One third of high blood pressure patients do not take drugs correctly (2)

In a recent international study, researchers find that more than one-third of 1,400 people with high blood pressure have not been taking their blood pressure drugs.

The study was conducted by University of Manchester researchers and overseas scientists.

High blood pressure is the single most important risk factor for health loss and premature death globally.

Although treatment is proven to be effective, target blood pressures are only achieved in 40-50% of patients.

A big reason is that lots of patients do not take their medicines correctly, or at all.

To better understand this, the research team used a mass-spectrometry technique to examine blood and urine samples from almost 1,400 people in the UK and the Czech Republic.

They found that many people did not take the blood pressure lowering drugs: the ratio was high at 41.6% in the UK and 31.5% in the Czech Republic.

Moreover, with each additional prescription, the rate of not-taking increased by 85% and 77% respectively.

The researchers suggest that four easy-to-collect parameters: patients’ age, gender, the number of blood pressure lowering medications and the diuretics together can offer a good measure of the risk of not taking the drugs on a regular basis.

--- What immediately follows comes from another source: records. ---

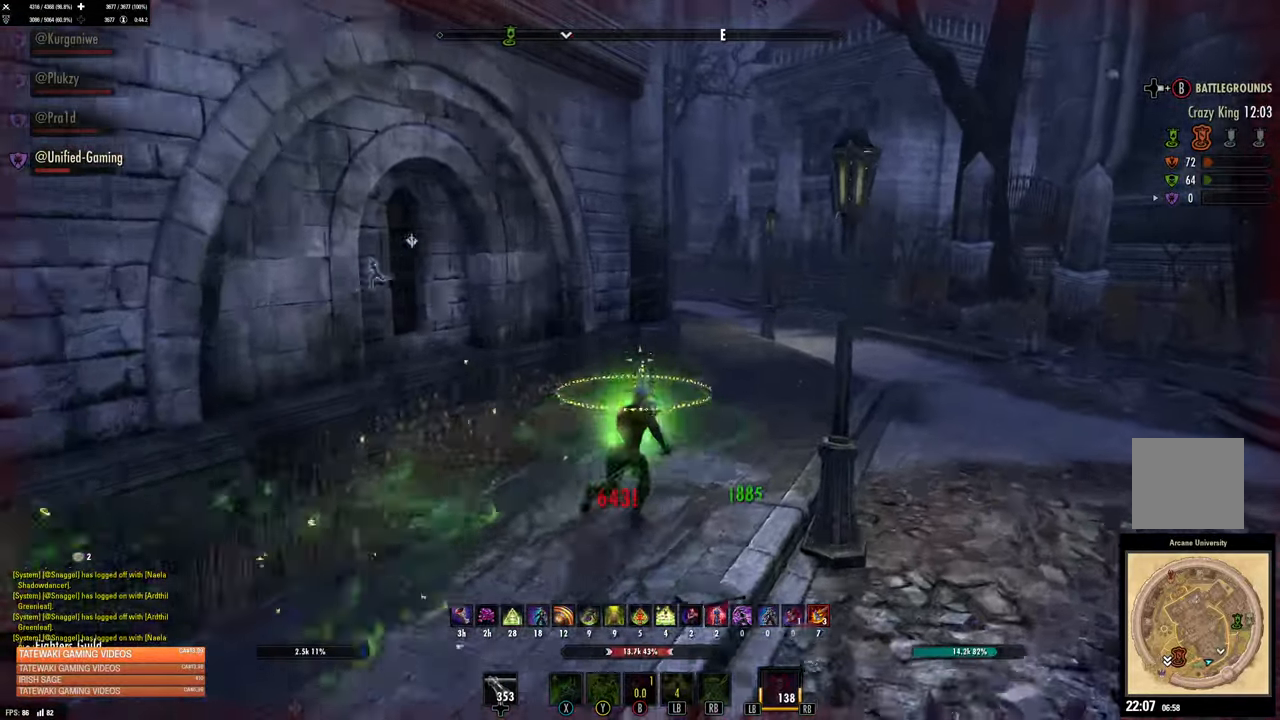
{"dt_ms": 500, "buttons": [], "left_stick": "up", "right_stick": "center", "events": [[266, "left_stick", "up"]]}
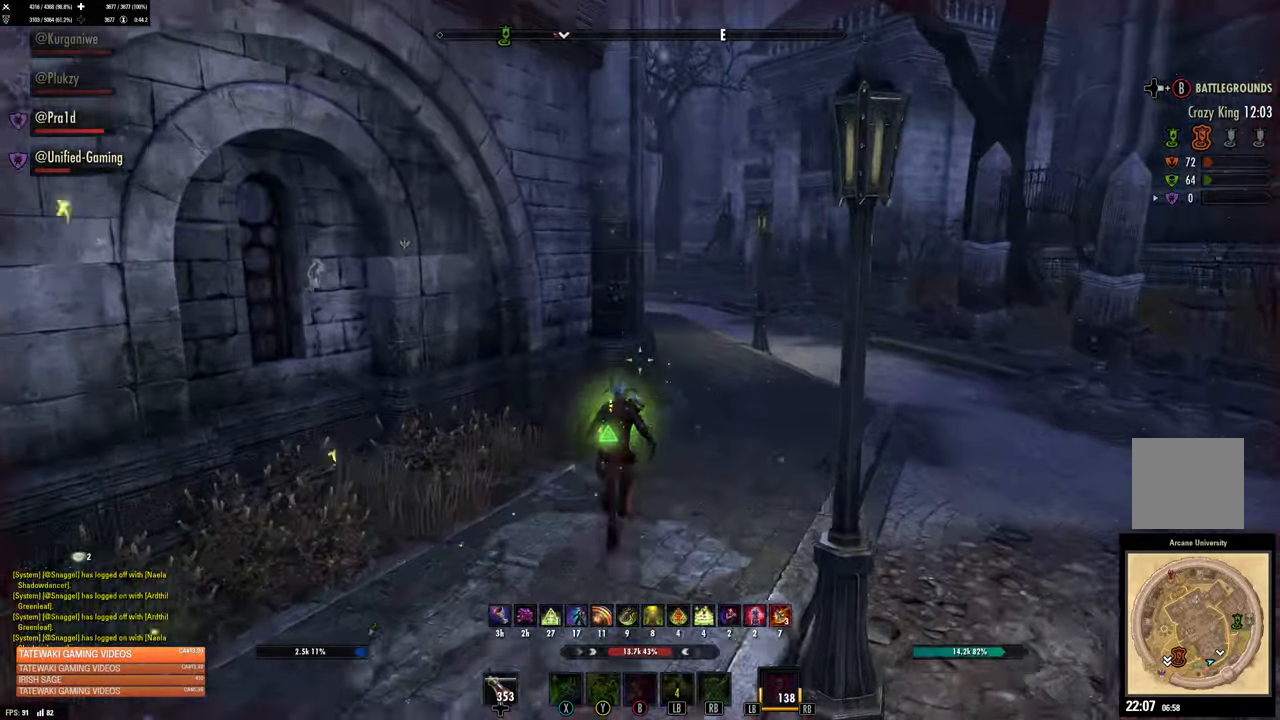
{"dt_ms": 500, "buttons": [], "left_stick": "up", "right_stick": "center", "events": [[350, "right_stick", "left"], [500, "right_stick", "center"]]}
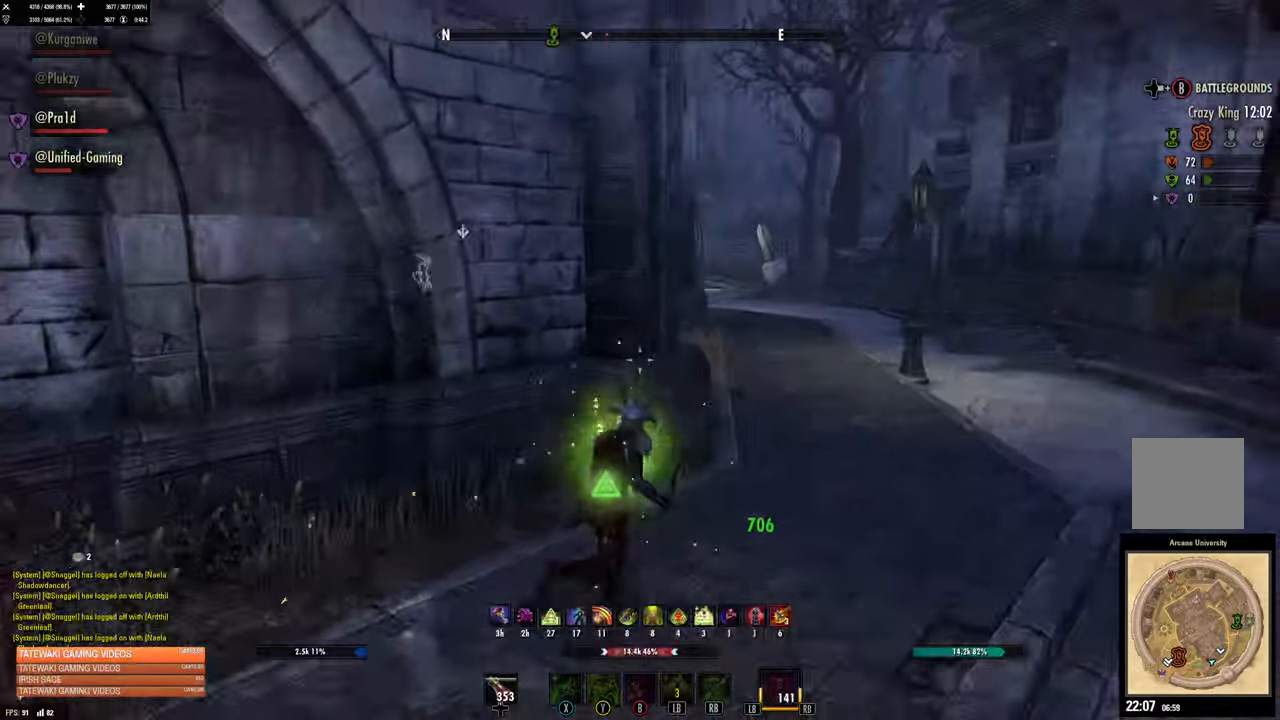
{"dt_ms": 500, "buttons": [], "left_stick": "up", "right_stick": "center", "events": []}
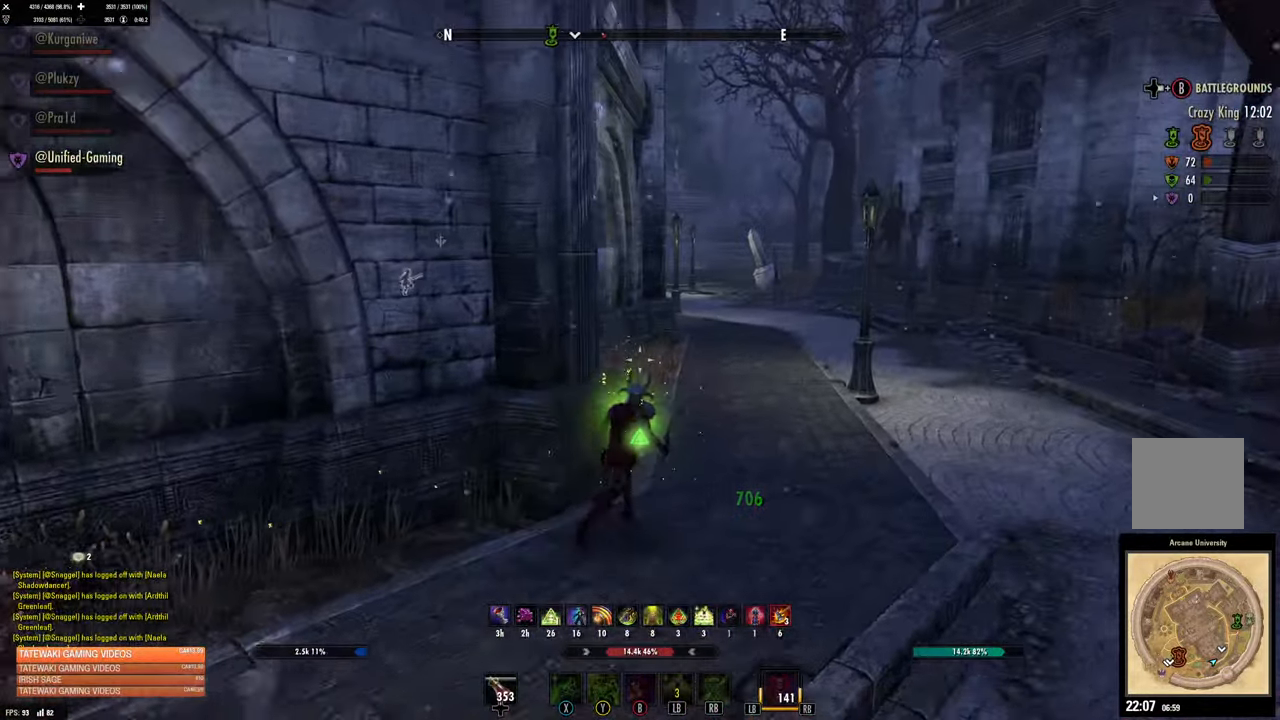
{"dt_ms": 500, "buttons": [], "left_stick": "up", "right_stick": "center", "events": []}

It is clear that the more blood pressure lowering drugs are prescribed, the higher the risk that the patients will not be taking them on a regular basis.

The team says in the future they could develop even better formulae to estimate the risk of not taking blood pressure lowering drugs without a need of a urine/blood analysis.

This will be particularly useful in countries with limited resources.

Professor Maciej Tomaszewski from The University of Manchester led the study.

The study is published in the journal Hypertension.